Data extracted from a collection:
::::::::::

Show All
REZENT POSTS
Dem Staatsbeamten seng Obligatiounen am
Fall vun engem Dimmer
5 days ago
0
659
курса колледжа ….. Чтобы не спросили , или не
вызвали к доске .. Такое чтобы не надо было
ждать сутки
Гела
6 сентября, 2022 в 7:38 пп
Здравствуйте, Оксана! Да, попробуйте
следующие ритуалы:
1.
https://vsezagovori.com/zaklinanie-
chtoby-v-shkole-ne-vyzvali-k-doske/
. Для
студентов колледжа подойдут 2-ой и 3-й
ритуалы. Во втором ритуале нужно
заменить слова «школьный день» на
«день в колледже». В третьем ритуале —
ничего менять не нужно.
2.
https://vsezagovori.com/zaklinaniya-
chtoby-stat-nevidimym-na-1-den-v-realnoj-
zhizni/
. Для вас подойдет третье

::::::::::

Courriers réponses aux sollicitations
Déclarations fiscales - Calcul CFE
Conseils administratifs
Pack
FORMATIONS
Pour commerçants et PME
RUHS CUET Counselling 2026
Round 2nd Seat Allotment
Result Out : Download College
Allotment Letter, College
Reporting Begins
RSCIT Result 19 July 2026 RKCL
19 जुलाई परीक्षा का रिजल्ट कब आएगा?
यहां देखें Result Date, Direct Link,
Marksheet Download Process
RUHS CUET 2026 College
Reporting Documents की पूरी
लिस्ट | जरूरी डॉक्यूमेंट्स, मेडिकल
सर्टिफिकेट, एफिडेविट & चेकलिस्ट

::::::::::

Where a line above contains the string "College", copy that line.

Result Out : Download College
Allotment Letter, College
RUHS CUET 2026 College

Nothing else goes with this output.